While launching and managing a collections program for any type of loan can be a challenge, some credit unions, regardless of size, may view outsourcing as a viable and efficient solution.
Understanding how to meet a cooperative program's needs is part of Donna Floyd's role as the collections relationship manager for PSCU Financial Services, the St. Petersburg, Fla.-based payments CUSO that offers servicing to credit unions on the First Data Corp. card platform.
Another part of Floyd's job is to manage PSCU's program and its 22 collections specialists, who collect on a wide variety of different loan products for over 50 credit unions and more than 20,000 accounts each month.
Recommended For You
Floyd said PSCU's collections programs employ a mix of technology and the "human touch." This approach is included in the concept of relationship collections used by other credit unions but with an additional reach and capabilities targeted at challenged programs.
For example, the prime time for collections is between 6:00 p.m. and 9:00 p.m. when members tend to be home, Floyd said. However, a credit union with limited collections staff can find it difficult to make calls during that time frame.
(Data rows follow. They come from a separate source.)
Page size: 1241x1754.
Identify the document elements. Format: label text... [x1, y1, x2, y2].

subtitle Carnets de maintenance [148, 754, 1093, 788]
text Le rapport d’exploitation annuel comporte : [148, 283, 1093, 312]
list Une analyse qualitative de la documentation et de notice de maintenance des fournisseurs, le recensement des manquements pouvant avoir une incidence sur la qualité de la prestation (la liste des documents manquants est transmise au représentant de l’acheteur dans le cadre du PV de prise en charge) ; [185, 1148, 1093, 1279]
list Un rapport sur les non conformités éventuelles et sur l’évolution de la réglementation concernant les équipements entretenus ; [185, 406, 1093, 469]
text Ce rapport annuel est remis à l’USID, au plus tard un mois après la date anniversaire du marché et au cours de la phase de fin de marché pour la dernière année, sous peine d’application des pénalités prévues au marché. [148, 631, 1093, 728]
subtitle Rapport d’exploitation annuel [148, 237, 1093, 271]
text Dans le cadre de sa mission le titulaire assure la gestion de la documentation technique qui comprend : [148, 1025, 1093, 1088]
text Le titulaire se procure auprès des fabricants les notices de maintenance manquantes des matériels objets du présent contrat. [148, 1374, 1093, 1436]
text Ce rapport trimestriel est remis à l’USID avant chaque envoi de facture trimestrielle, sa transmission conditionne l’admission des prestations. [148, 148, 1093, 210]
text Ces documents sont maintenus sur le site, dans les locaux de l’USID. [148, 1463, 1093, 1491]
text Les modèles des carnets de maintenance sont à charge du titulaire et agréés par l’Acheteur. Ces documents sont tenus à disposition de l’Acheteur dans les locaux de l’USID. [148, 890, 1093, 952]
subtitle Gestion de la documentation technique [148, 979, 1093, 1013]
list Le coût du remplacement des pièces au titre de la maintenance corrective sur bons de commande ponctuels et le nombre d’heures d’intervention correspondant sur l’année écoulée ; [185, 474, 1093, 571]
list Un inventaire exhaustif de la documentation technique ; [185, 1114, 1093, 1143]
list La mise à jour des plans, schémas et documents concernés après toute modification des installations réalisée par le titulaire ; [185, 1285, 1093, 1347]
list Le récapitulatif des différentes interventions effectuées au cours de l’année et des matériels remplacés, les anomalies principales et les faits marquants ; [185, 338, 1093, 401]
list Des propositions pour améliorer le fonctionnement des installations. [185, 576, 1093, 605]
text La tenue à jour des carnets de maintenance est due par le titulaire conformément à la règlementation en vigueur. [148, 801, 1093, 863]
Since PSCU has call centers that serve both the East and West coast, it helps ensure that credit unions reach the members at the time when they are most likely to take the call.
Floyd said human touch training starts in the new collector's first week. They are introduced to the CUSO's collections philosophy and trained, or more often, retrained, on how PSCU handles collections.
"We have a number of call centers in the area," Floyd said, referring to the Tampa-St. Petersburg area where PSCU is headquartered. "So, we often have people come to us with collections experience; but [when] it's experience in a different way of collecting, we have to retrain."
One thing that PSCU collectors do differently than others is to ask up front about the reason for the delinquency, Floyd said.
"If you think about it, this can be a hard question to answer but if you ask it, you get a lot closer to the real reasons for the delinquency and you are in a much better position to help the member find a way to bring the account current."
Floyd said PSCU collectors are empowered by credit unions to offer delinquent members repayment plans that were designed to begin with partial payments if that was all the members could handle. They would then move steadily closer to full payments over time, if possible. Sometimes, if the situation with the member is too economically difficult, PSCU has to go to the credit union to explain the situation and make a recommendation on how to proceed.
"Sometimes, we almost become an advocate on the part of a member," Floyd said.
The First Data card platform allows several different repayment options such as setting a fixed, monthly payment on an open account, which allows the credit union to keep it open while the member brings it out of delinquency. Floyd said the collector and the credit union would still have to assess the risk of keeping the account open.
"Some accounts just need to be closed," she acknowledged.
While relationship collections has some strengths, Floyd said PSCU has always tried to make sure that its collectors consistently called on different accounts so that they stay fresh in the job and the same degree of customer service could be offered across the board.
"We don't want someone being offered something that wouldn't be offered to someone else because a friendship [has developed]," she said.
Floyd said another way PSCU collections differs from other programs is that it ensures that its collectors have a career path vested in the CUSO. That connection tends to keep turnover low and it helps train additional collectors. PSCU also tries to make sure that its collectors have a variety of different call types, again, to keep things fresh, Floyd said. Since some may see the work as drudgery, the CUSO works to keep the atmosphere fun by offering small contests with non-monetary rewards such as being able to wear jeans more than once a week.
"One of the things that makes me particularly proud is that in the time I have been in this career, it has moved from being merely a job to being a profession" Floyd said. "It takes skill and training to be a good collector and being able to offer that to credit unions is a real privilege of my job. Collections used to be something that nobody wanted to talk about, but now it's become something that more institutions understand they need."